"Rechter Terror ist und bleibt eine Bedrohung"

10. Oktober 2018

Über Jahre arbeitete Tanjev Schultz als Journalist bei der Süddeutschen Zeitung und begleitete dort unter anderem ausführlich den Prozess um den sogenannten Nationalsozialistischen Untergrund. Im Jahr 2016 folgte er einem Ruf als Professor ans Journalistische Seminar der JGU. Kürzlich hat er sein umfangreiches Buch "NSU – Der Terror von rechts und das Versagen des Staates" präsentiert.

Zehn Morde, 15 Raubüberfälle und drei Sprengstoffanschläge gehen auf das Konto des Nationalsozialistischen Untergrunds, kurz NSU. Beate Zschäpe, Uwe Böhnhardt und Uwe Mundlos haben über Jahre hinweg aus dem Verborgenen rechten Terror verbreitet.

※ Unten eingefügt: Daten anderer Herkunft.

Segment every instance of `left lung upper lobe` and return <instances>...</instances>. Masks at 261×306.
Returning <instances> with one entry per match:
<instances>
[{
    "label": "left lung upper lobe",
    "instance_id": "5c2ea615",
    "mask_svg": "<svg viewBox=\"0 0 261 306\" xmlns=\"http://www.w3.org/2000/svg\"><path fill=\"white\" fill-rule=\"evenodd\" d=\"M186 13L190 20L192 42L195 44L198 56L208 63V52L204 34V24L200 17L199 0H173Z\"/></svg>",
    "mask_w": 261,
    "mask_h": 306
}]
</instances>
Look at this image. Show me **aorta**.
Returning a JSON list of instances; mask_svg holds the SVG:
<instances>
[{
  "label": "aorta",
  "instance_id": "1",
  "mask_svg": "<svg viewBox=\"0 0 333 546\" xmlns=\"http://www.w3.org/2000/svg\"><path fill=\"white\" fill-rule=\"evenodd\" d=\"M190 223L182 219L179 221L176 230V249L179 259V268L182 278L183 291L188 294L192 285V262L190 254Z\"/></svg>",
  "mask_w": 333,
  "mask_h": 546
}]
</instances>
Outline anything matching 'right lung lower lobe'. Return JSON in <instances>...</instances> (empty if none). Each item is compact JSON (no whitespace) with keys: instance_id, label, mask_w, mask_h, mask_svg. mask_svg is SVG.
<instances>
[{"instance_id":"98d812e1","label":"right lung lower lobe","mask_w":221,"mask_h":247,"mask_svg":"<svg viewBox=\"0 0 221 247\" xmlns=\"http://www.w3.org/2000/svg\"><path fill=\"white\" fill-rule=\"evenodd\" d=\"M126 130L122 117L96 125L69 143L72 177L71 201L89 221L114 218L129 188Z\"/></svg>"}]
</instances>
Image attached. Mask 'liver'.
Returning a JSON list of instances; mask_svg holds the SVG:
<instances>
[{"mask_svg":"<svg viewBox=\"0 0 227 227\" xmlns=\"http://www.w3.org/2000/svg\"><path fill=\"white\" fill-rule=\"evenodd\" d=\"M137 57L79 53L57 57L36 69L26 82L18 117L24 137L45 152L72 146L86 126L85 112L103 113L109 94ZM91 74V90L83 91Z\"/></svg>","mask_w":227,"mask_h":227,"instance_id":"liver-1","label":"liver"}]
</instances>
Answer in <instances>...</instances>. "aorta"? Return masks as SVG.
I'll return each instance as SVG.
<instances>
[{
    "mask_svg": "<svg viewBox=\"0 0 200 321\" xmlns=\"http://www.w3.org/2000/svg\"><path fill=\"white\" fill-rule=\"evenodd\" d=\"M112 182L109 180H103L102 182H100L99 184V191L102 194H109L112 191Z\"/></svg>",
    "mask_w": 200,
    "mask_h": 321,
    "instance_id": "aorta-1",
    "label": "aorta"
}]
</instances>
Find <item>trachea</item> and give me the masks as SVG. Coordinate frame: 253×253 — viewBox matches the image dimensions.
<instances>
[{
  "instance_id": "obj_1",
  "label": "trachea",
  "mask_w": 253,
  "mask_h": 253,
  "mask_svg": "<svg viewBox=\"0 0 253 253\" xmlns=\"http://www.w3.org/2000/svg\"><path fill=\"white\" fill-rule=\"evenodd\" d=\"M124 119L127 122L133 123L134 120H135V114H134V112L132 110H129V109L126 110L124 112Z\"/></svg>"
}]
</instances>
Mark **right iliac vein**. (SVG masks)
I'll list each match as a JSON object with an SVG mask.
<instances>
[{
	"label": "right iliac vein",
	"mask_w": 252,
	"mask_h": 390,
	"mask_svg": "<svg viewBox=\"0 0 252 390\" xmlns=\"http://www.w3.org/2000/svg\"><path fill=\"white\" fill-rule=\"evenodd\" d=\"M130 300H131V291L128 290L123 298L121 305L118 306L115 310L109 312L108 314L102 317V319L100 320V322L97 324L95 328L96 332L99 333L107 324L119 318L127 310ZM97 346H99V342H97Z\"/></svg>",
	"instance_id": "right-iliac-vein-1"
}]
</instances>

Erst spät wurden sie entlarvt. Davor und danach ging einiges schief bei den Polizeibehörden, den Verfassungsschutzämtern und der Staatsanwaltschaft. Der Mammutprozess gegen die einzige Überlebende des Trios und vier weitere mutmaßliche Helfer brachte vieles ans Licht, warf aber auch eine Unmenge von Fragen auf. Am Ende wurde Zschäpe zu lebenslanger Haft verurteilt. Doch ein endgültiger Schlussstrich ist damit noch lange nicht gezogen.

Nun legt Prof. Dr. Tanjev Schultz vom Journalistischen Seminar der JGU sein Buch zum NSU vor. Als Redakteur bei der Süddeutschen Zeitung war er nah dran an dem Fall. Er recherchierte jahrelang Hintergründe und erlebte etwa 180 der insgesamt 400 Prozesstage mit.

Langer Weg zum Buch

"Seit 2012 war klar, dass ich dieses Buch schreiben würde", erzählt er. Das war noch vor Beginn des NSU-Prozesses. Wer wie Schultz die Vorgänge intensiv journalistisch begleitete, sah sich in der Folge mit ständig neuen Enthüllungen konfrontiert. "Ich scheue mich nicht vor harten Themen, aber das war eine sehr langwierige Arbeit. Ich musste immer wieder aktualisieren und schon Geschriebenes hinterfragen. Es gab endlos viele Korrekturschleifen und zum Ende hin war es unglaublich mühsam." Nun liegt das fertige Werk auf seinem Schreibtisch: "NSU – Der Terror von rechts und das Versagen des Staates". Der gewichtige Band ist 576 Seiten stark geworden.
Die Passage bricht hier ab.